Update: We did dressing change from 5:00-6:30, and at that point, Jonah did not have any blisters. Maybe good news? Maybe not. I don't know what the turn around time is for cause and effect blisters, because I can't usually determine the cause and effect. I mean, he rubs his face ALL THE TIME, but I can't say, "Oh that blister was caused by that time he rubbed his face." Normally, we wrap him one day and then 24 hours later is when we find new stuff. So... still be praying. It literally will take a miracle for him not to blister. But hey, that's what we'll pray for. I'll update when I know. And just so you know, I'm not super angry with the nurse or anything who mishandled him. I mean, obviously, I wish he had been creative in his problem solving and figured out a different way, but I know more about EB than he does and it's MY responsibility. I'm not beating myself up or letting the guilt get to me, I'm just saying. I'll always be the EB expert, and it will always be MY job to educate. That's just the way it is. And for the record, he was great at drawing blood and only had to stick Jonah once, and got the whole 10 cc's in one shot. I was extremely thankful for that. I just felt it important to clarify that sadness and worry are more my emotions than anger. That same nurse has been a jewel for us figuring out meds and answering my (almost daily) questions. He even went and dropped off Jonah's morphine prescription refill one day because it couldn't be called in, and I couldn't leave the house. But yeah, I plan to take pictures and show the staff the result, just so they understand the effects and WHY we have to be so careful. As always, thank you so much for keeping Jonah in your prayers.
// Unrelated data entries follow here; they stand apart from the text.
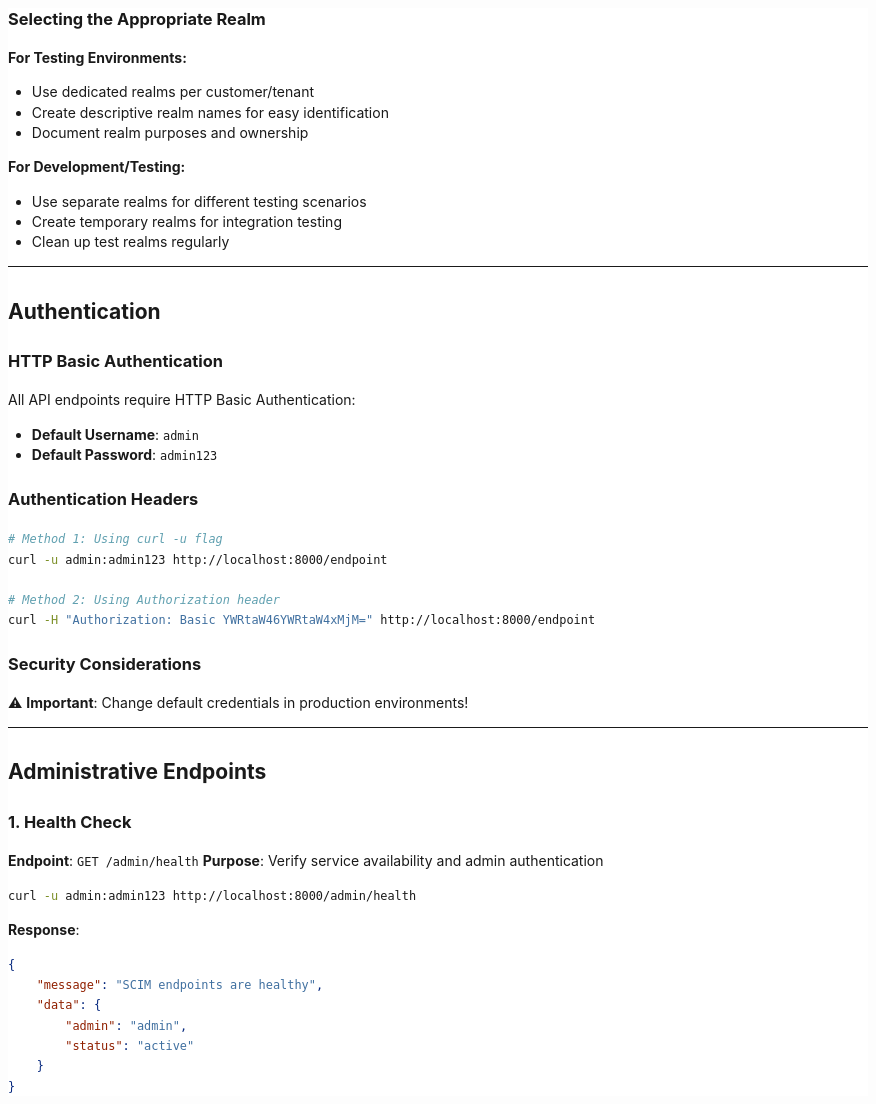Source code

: ### Selecting the Appropriate Realm

**For Testing Environments:**
- Use dedicated realms per customer/tenant
- Create descriptive realm names for easy identification
- Document realm purposes and ownership

**For Development/Testing:**
- Use separate realms for different testing scenarios
- Create temporary realms for integration testing
- Clean up test realms regularly

---

## Authentication

### HTTP Basic Authentication
All API endpoints require HTTP Basic Authentication:
- **Default Username**: `admin`
- **Default Password**: `admin123`

### Authentication Headers
```bash
# Method 1: Using curl -u flag
curl -u admin:admin123 http://localhost:8000/endpoint

# Method 2: Using Authorization header
curl -H "Authorization: Basic YWRtaW46YWRtaW4xMjM=" http://localhost:8000/endpoint
```

### Security Considerations
⚠️ **Important**: Change default credentials in production environments!

---

## Administrative Endpoints

### 1. Health Check
**Endpoint**: `GET /admin/health`
**Purpose**: Verify service availability and admin authentication

```bash
curl -u admin:admin123 http://localhost:8000/admin/health
```

**Response**:
```json
{
    "message": "SCIM endpoints are healthy",
    "data": {
        "admin": "admin",
        "status": "active"
    }
}
```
Jonah just had his fourth month check-up and things look pretty good. Dr. B was happy with his height, weight, and head size, and they are all consistently on the 25th percentile curve.
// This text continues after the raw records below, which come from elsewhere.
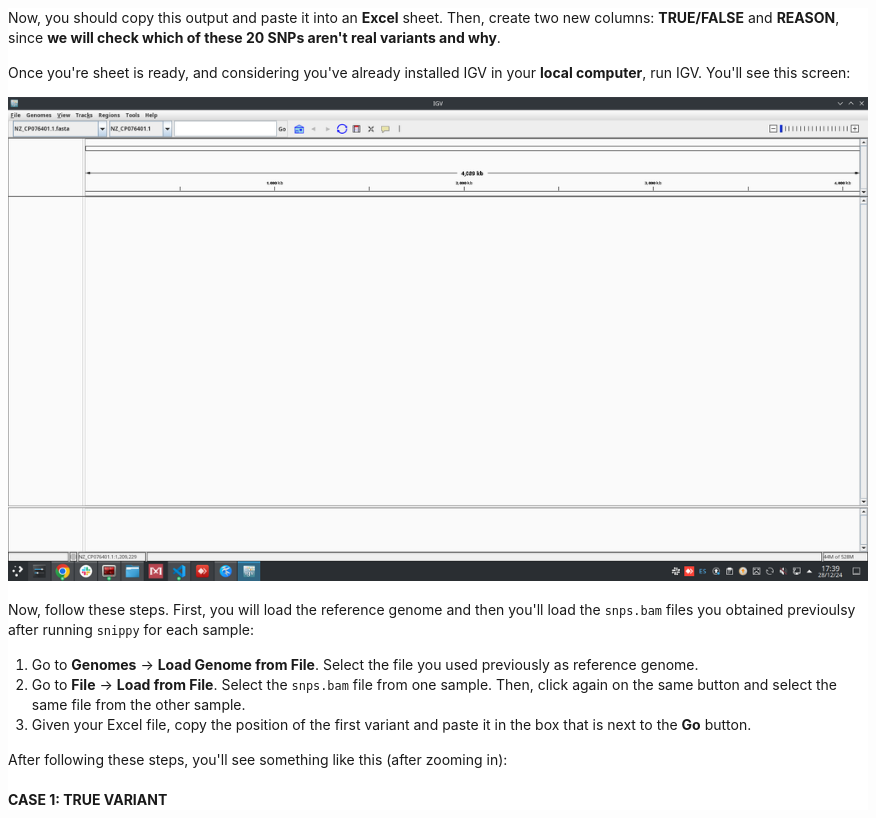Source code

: Now, you should copy this output and paste it into an **Excel** sheet. Then, create two new columns: **TRUE/FALSE** and **REASON**, since **we will check which of these 20 SNPs aren't real variants and why**.

Once you're sheet is ready, and considering you've already installed IGV in your **local computer**, run IGV. You'll see this screen:

![IGV-screenshot](https://github.com/BU-ISCIII/BU-ISCIII/blob/main/images/IGV-screenshot.png)

Now, follow these steps. First, you will load the reference genome and then you'll load the `snps.bam` files you obtained previoulsy after running `snippy` for each sample:
1. Go to **Genomes** -> **Load Genome from File**. Select the file you used previously as reference genome.
2. Go to **File** -> **Load from File**. Select the `snps.bam` file from one sample. Then, click again on the same button and select the same file from the other sample.
3. Given your Excel file, copy the position of the first variant and paste it in the box that is next to the **Go** button.

After following these steps, you'll see something like this (after zooming in):

#### CASE 1: TRUE VARIANT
I do have a couple prayer requests:
- There is a wound on his thumb that she seems a little concerned about (and that seems to be causing him some pain when touched) and has asked me to keep an eye on for infection. Please pray that Jonah will continue to resist infection, and that Matt and I will be able to discern the "subtle" clues (her words) that let us know that it truly is infected. I'm just so afraid of missing something.
- They had to take 10 cc's of blood today for his genetic testing. When they did, the nurse used a tourniquet on his arm, which put a ton of pressure on his skin. They put those things so tight! It took me off guard, and even though I said something about it, I kind of got the "we have to do what we have to do," so I just stood by while they did it. I didn't even think to get them to pad it with some Transfer or anything. Also, instead of just putting some pressure on his injection sites, the nurse just rubbed and rubbed the shot spots. Again, I asked if he had to do that, and he said yes. Whereas, after talking to the DebRA nurse, she said just pressure without the rubbing would have been sufficient. Please, please pray that Jonah will not blister terribly on his arm and on his upper thighs. I'm so scared as to the damage that may have been done. Ten minutes of stuff like that can cause us three weeks of healing work and Jonah a lot of unnecessary pain.
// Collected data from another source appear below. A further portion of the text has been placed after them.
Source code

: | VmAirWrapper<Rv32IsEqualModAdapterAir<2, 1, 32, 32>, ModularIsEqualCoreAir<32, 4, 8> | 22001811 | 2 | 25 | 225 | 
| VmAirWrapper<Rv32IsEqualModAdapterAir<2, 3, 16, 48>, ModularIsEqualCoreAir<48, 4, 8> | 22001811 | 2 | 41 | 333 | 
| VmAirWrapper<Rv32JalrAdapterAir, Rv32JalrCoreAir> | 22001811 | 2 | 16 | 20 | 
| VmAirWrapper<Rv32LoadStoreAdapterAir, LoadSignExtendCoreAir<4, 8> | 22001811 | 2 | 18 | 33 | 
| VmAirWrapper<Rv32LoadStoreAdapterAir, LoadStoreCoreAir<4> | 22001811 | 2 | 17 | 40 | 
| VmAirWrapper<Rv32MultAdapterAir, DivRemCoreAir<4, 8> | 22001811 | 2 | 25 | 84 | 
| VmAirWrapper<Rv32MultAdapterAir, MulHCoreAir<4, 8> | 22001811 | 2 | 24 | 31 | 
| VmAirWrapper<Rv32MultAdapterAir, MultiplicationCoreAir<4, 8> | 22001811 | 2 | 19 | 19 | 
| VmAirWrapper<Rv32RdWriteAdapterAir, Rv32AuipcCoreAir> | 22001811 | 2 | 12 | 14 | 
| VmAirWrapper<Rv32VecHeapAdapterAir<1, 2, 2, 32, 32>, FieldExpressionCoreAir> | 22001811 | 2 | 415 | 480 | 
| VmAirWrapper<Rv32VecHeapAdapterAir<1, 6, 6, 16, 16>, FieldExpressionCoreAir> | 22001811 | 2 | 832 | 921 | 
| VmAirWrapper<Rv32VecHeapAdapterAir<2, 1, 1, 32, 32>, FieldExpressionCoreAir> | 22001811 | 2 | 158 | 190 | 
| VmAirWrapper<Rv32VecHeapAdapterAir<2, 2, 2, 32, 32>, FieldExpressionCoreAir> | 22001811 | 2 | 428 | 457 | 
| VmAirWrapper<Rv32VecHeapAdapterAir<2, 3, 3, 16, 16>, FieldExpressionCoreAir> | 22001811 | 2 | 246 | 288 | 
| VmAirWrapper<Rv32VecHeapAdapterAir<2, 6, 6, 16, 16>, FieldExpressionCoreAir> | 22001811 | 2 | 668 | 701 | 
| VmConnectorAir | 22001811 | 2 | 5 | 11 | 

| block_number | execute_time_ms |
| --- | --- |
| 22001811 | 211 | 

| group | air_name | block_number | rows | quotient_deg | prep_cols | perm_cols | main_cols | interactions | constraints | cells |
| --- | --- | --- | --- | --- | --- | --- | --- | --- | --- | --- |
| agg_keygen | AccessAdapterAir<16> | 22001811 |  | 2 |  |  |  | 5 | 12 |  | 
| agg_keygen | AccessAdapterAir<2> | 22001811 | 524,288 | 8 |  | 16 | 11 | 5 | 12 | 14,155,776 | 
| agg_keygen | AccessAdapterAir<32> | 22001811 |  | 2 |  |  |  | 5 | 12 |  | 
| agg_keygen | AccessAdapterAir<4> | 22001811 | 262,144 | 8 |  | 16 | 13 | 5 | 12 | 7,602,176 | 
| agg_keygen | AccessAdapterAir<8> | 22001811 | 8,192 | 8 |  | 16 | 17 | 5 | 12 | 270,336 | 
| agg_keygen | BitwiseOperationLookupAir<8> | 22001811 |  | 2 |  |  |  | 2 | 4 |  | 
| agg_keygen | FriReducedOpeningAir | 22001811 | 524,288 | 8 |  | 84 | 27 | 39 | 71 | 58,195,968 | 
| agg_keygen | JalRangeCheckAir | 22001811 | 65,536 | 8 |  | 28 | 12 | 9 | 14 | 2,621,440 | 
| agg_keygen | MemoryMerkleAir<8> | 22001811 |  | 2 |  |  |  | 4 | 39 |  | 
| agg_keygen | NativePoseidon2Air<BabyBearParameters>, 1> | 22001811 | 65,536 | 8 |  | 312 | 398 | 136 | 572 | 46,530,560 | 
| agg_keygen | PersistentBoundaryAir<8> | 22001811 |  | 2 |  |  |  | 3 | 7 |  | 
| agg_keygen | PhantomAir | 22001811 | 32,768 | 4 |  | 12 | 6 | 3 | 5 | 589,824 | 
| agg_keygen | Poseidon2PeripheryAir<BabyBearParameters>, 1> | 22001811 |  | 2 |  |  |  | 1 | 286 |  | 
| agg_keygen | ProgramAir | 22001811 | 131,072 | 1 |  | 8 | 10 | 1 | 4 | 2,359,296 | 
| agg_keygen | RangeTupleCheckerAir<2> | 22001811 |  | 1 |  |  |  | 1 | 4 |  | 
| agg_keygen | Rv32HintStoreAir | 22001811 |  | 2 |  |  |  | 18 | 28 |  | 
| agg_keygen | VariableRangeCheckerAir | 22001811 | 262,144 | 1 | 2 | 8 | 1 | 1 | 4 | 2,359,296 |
I just don't feel like I was a good enough advocate for him today. The only part of the blood draw I had thought about was the needle part, so when they put the tourniquet on him, it just completely caught me off guard. And he's had plenty of vaccinations, and they've never rubbed on him like that, so I didn't even know that was a possibility. I definitely would have told them NOT to ahead of time. I just feel so responsible. It's hard when you know how hard you work and how diligently you care for your child so he will NOT blister or get infections, and then, all of a sudden, he's in someone else's hands, and you feel like you have no control. I just didn't speak up more because I didn't know what was medically necessary.
But now, I'm educated. I just hate that Jonah has to suffer for me to learn the hard way.
Please pray that it won't be bad. When he's gotten bad blisters on his thighs before, they've grown and grown to where the whole top of his thigh is just raw, open skin. And it is impossible to wrap him there, because even though I wrap him up to his groin every time, he kicks his legs and everything just rolls down off his fat little thighs. Not to mention his diaper rests on his upper thighs, so having raw skin there is NOT good. It's so NOT good for so many reasons. I'm freaking in my head a little bit. Maybe it will be okay. Maybe it will be okay.